No problem. It was a big headache for my team as well. One of us already reimplemented it from
scratch, as seen in this pending PR for our project. https://github.com/hailis/hail/pull/1895
Hopefully you find that useful. We'll hopefully try to PR that into Spark at some point.
Best,
John
Sent from my iPhone
> On Jun 14, 2017, at 8:28 PM, Anthony Thomas <ahthomas@eng.ucsd.edu> wrote:
>
> Interesting, thanks! That probably also explains why there seems to be a ton of shuffle
for this operation. So what's the best option for truly scalable matrix multiplication on
Spark then  implementing from scratch using the coordinate matrix ((i,j), k) format?
>
>> On Wed, Jun 14, 2017 at 4:29 PM, John Compitello <johnc@broadinstitute.org>
wrote:
>> Hey Anthony,
>>
>> You're the first person besides myself I've seen mention this. BlockMatrix multiply
is not the best method. As far as me and my team can tell, the memory problem stems from the
fact that when Spark tries to compute block (i, j) of the matrix, it tries to manifest all
of row i from matrix 1 and all of column j from matrix 2 in memory at once on one executor.
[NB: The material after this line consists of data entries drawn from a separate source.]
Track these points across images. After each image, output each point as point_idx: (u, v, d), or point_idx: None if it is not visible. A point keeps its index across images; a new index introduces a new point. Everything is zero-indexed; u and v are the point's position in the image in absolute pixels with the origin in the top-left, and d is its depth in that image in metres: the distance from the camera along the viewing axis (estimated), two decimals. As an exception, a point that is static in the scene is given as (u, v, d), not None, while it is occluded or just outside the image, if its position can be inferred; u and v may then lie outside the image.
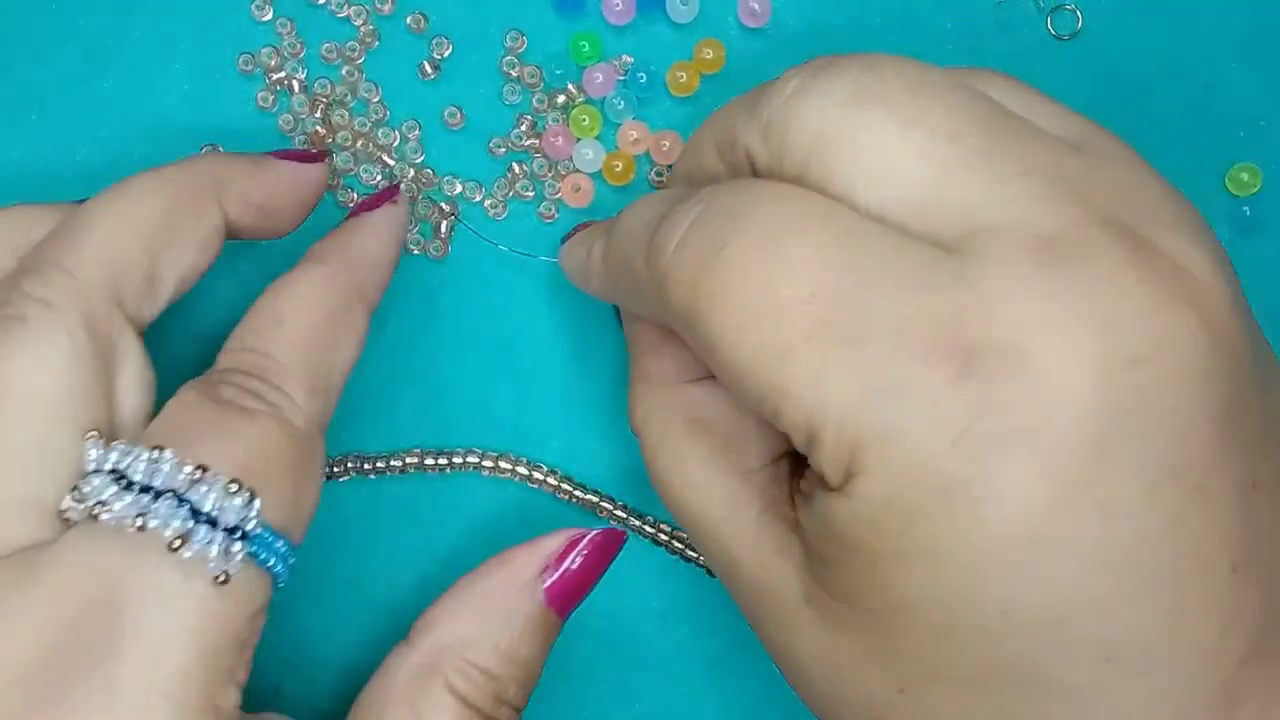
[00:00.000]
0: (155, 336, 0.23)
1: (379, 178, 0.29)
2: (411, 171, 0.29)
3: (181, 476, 0.20)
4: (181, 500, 0.20)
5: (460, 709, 0.23)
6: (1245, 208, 0.29)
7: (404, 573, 0.29)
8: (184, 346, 0.28)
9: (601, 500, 0.29)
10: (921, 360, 0.18)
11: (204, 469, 0.20)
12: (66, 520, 0.20)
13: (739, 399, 0.21)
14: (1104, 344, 0.17)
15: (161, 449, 0.20)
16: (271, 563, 0.21)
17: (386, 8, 0.29)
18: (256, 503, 0.20)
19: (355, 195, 0.29)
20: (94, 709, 0.19)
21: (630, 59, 0.29)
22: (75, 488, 0.20)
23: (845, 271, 0.19)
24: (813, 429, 0.19)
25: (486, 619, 0.23)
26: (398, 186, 0.28)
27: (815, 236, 0.19)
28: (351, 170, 0.29)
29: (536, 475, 0.28)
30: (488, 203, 0.29)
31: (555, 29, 0.29)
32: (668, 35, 0.29)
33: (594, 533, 0.24)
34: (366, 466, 0.28)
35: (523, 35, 0.29)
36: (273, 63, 0.29)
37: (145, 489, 0.20)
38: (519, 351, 0.29)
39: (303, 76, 0.29)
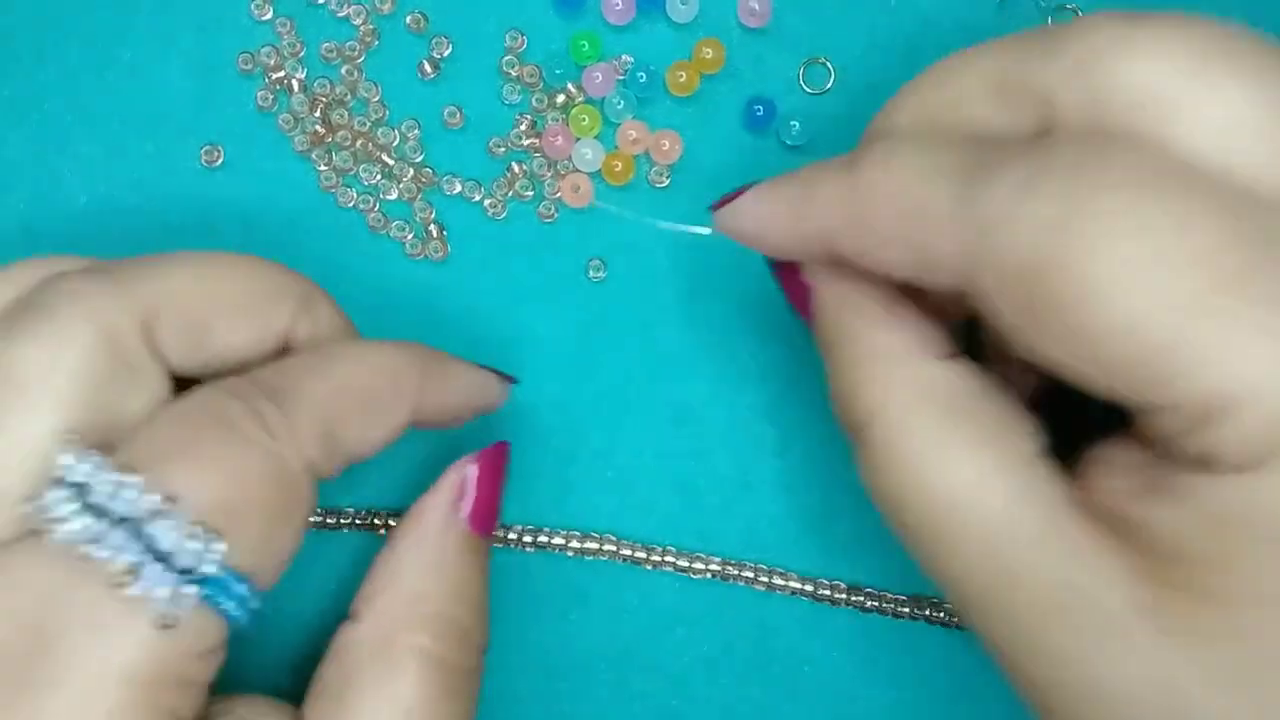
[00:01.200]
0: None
1: (379, 177, 0.29)
2: (411, 171, 0.29)
3: (145, 506, 0.19)
4: (140, 533, 0.19)
5: (424, 669, 0.22)
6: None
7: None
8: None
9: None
10: None
11: (172, 500, 0.19)
12: (25, 530, 0.19)
13: (1084, 372, 0.18)
14: None
15: (131, 470, 0.19)
16: (228, 607, 0.20)
17: (386, 7, 0.29)
18: (220, 546, 0.19)
19: (354, 194, 0.29)
20: None
21: (630, 58, 0.29)
22: (39, 495, 0.19)
23: (1241, 225, 0.17)
24: (1223, 396, 0.17)
25: (423, 569, 0.23)
26: (513, 379, 0.27)
27: (1197, 188, 0.17)
28: (351, 170, 0.29)
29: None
30: (487, 202, 0.29)
31: (555, 28, 0.29)
32: (667, 35, 0.29)
33: (483, 453, 0.25)
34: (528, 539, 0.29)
35: (522, 34, 0.29)
36: (272, 62, 0.29)
37: (103, 513, 0.19)
38: (523, 351, 0.29)
39: (302, 76, 0.29)
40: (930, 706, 0.29)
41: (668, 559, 0.29)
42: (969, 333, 0.24)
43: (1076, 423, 0.21)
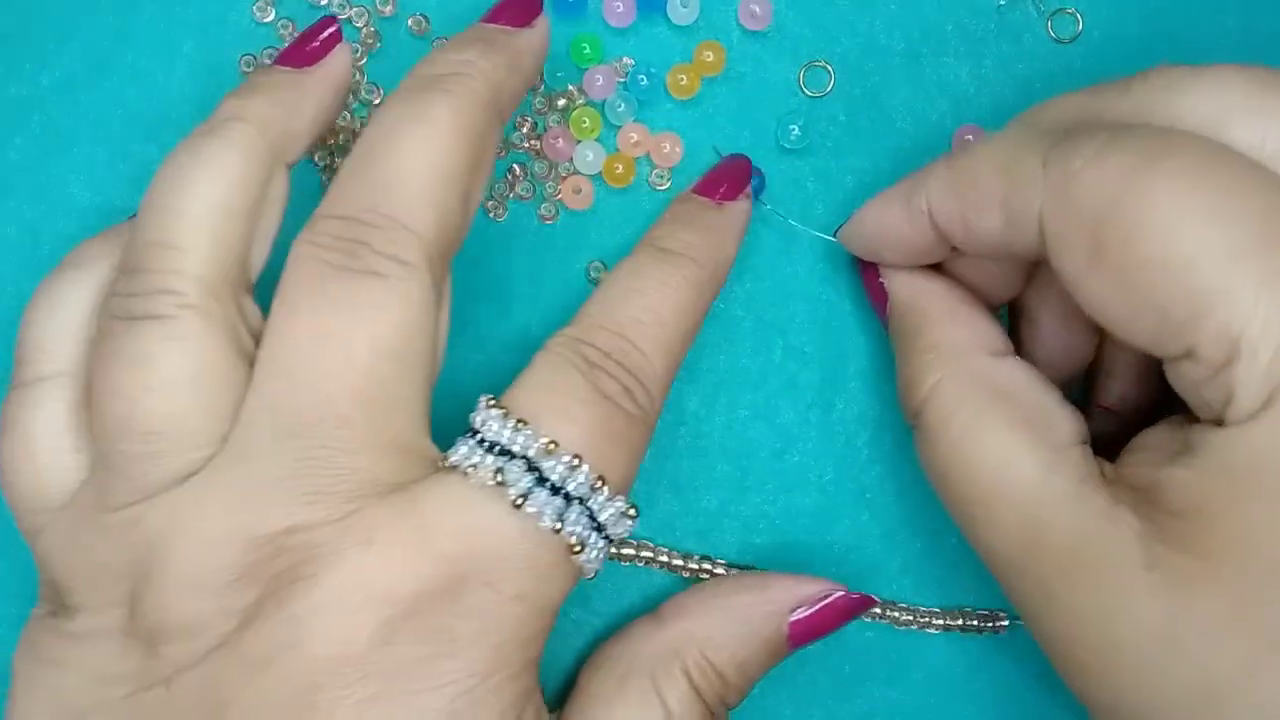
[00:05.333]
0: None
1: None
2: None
3: (586, 486, 0.22)
4: (582, 504, 0.22)
5: (691, 695, 0.25)
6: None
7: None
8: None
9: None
10: None
11: (603, 480, 0.22)
12: (443, 468, 0.22)
13: (1128, 316, 0.20)
14: None
15: (580, 460, 0.22)
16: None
17: (388, 10, 0.29)
18: (630, 521, 0.23)
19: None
20: (468, 656, 0.21)
21: (631, 61, 0.29)
22: (489, 461, 0.22)
23: None
24: (1243, 337, 0.19)
25: (733, 628, 0.25)
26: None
27: (1256, 167, 0.20)
28: (352, 171, 0.29)
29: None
30: (488, 204, 0.29)
31: (556, 31, 0.29)
32: (668, 37, 0.29)
33: (848, 593, 0.26)
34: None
35: (524, 37, 0.29)
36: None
37: (556, 489, 0.22)
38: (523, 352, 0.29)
39: (304, 78, 0.29)
40: (929, 707, 0.29)
41: (665, 558, 0.29)
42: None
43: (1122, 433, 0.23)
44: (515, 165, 0.29)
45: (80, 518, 0.22)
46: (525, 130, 0.29)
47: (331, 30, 0.25)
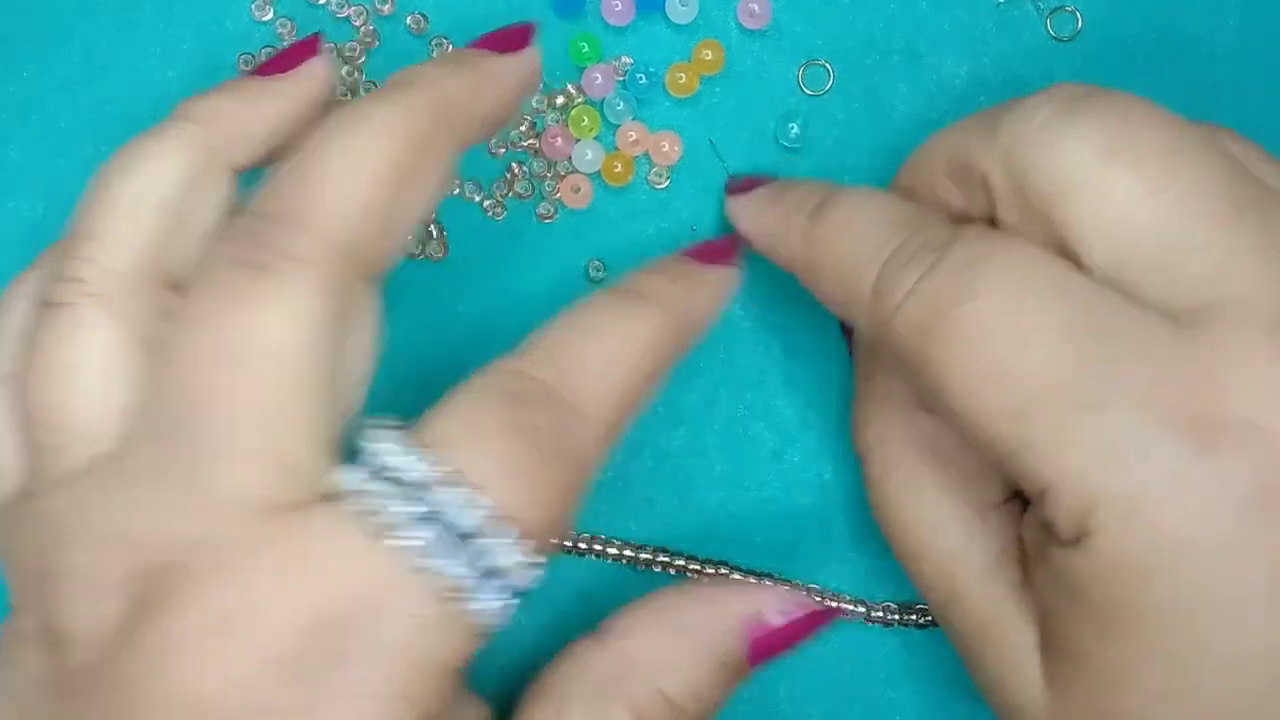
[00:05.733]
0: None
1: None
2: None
3: (488, 527, 0.19)
4: (474, 550, 0.19)
5: None
6: (1245, 209, 0.29)
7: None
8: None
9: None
10: (1162, 428, 0.19)
11: (510, 520, 0.19)
12: (330, 497, 0.19)
13: (965, 438, 0.21)
14: None
15: (478, 493, 0.19)
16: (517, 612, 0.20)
17: (386, 8, 0.29)
18: (539, 570, 0.20)
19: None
20: (337, 709, 0.18)
21: (629, 60, 0.29)
22: (368, 489, 0.19)
23: (1087, 339, 0.19)
24: (1049, 484, 0.20)
25: (682, 650, 0.23)
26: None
27: (1059, 303, 0.20)
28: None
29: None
30: (486, 203, 0.29)
31: (554, 30, 0.29)
32: (667, 36, 0.29)
33: (814, 603, 0.25)
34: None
35: (522, 36, 0.29)
36: (273, 63, 0.29)
37: (434, 514, 0.19)
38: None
39: (303, 77, 0.29)
40: (926, 706, 0.29)
41: (664, 559, 0.29)
42: None
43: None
44: (514, 164, 0.29)
45: (12, 510, 0.21)
46: (524, 129, 0.29)
47: (310, 40, 0.24)
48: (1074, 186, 0.20)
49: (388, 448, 0.19)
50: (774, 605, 0.24)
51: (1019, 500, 0.24)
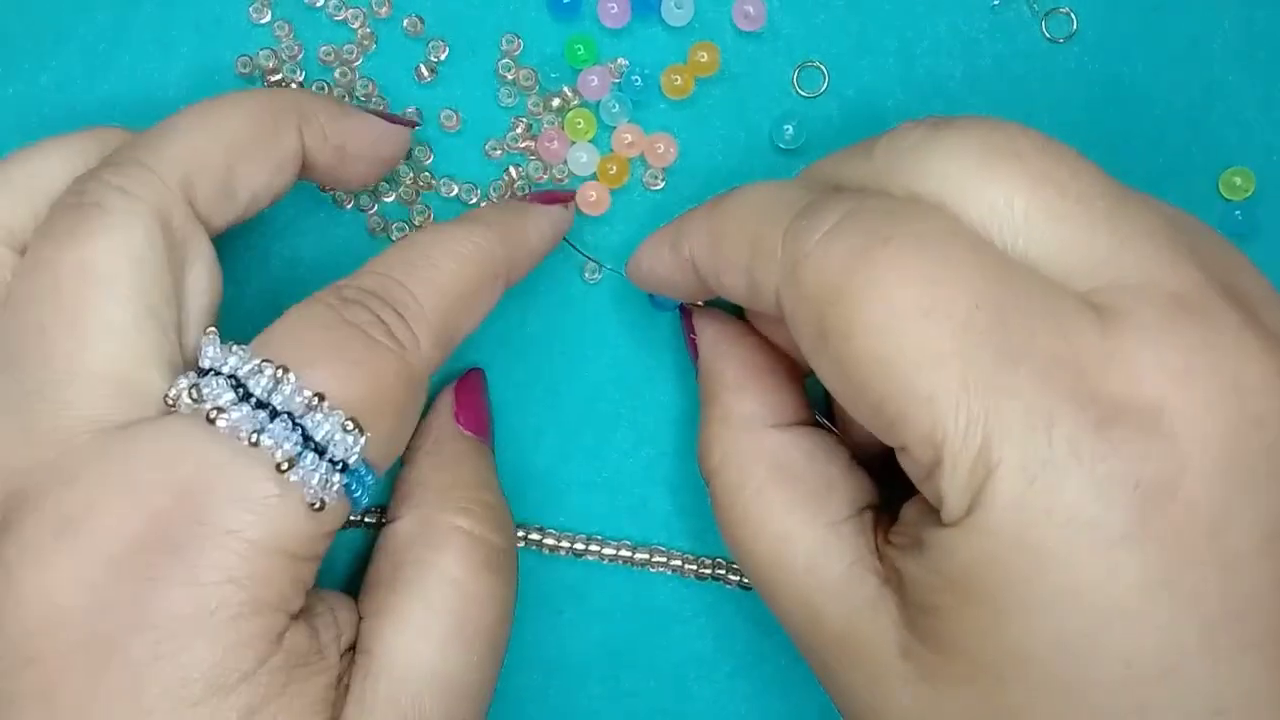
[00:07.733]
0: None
1: (376, 180, 0.29)
2: (409, 174, 0.29)
3: (299, 400, 0.21)
4: (295, 424, 0.21)
5: (465, 544, 0.25)
6: (1238, 212, 0.29)
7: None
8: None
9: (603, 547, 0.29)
10: (1069, 400, 0.18)
11: (321, 397, 0.21)
12: (168, 407, 0.21)
13: (850, 402, 0.21)
14: (1235, 405, 0.18)
15: (286, 370, 0.21)
16: (359, 494, 0.22)
17: (384, 10, 0.29)
18: (364, 439, 0.21)
19: (354, 197, 0.29)
20: (176, 595, 0.20)
21: (625, 62, 0.29)
22: (194, 384, 0.21)
23: (1007, 291, 0.19)
24: (945, 444, 0.19)
25: (444, 467, 0.26)
26: (573, 193, 0.29)
27: (977, 258, 0.19)
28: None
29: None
30: (484, 205, 0.29)
31: (550, 32, 0.29)
32: (663, 38, 0.29)
33: (460, 378, 0.28)
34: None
35: (518, 38, 0.29)
36: (270, 65, 0.29)
37: (261, 404, 0.21)
38: (518, 352, 0.29)
39: (300, 79, 0.29)
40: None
41: (660, 559, 0.29)
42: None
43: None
44: (511, 167, 0.29)
45: None
46: (520, 131, 0.29)
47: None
48: (958, 185, 0.20)
49: (214, 352, 0.21)
50: (445, 394, 0.29)
51: (869, 511, 0.23)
Then after doing that, it proceeds to combine them with a functional reduce, creating one
additional block for each pair. So you end up manifesting 3n + logn matrix blocks in memory
at once, which is why it sucks so much.
>>
>> Sent from my iPhone
>>
>>> On Jun 14, 2017, at 7:07 PM, Anthony Thomas <ahthomas@eng.ucsd.edu> wrote:
>>>
>>> I've been experimenting with MlLib's BlockMatrix for distributed matrix multiplication
but consistently run into problems with executors being killed due to memory constrains. The
linked gist (here) has a short example of multiplying a 25,000 x 25,000 square matrix taking
approximately 5G of disk with a vector (also stored as a BlockMatrix). I am running this on
a 3 node (1 master + 2 workers) cluster on Amazon EMR using the m4.xlarge instance type. Each
instance has 16GB of RAM and 4 CPU. The gist has detailed information about the Spark environment.
>>>
>>> I have tried reducing the block size of the matrix, increasing the number of
partitions in the underlying RDD, increasing defaultParallelism and increasing spark.yarn.executor.memoryOverhead
(up to 3GB)  all without success. The input matrix should fit comfortably in distributed
memory and the resulting matrix should be quite small (25,000 x 1) so I'm confused as to why
Spark seems to want so much memory for this operation, and why Spark isn't spilling to disk
here if it wants more memory. The job does eventually complete successfully, but for larger
matrices stages have to be repeated several times which leads to long run times. I don't encounter
any issues if I reduce the matrix size down to about 3GB. Can anyone with experience using
MLLib's matrix operators provide any suggestions about what settings to look at, or what the
hard constraints on memory for BlockMatrix multiplication are?
>>>
>>> Thanks,
>>>
>>> Anthony
>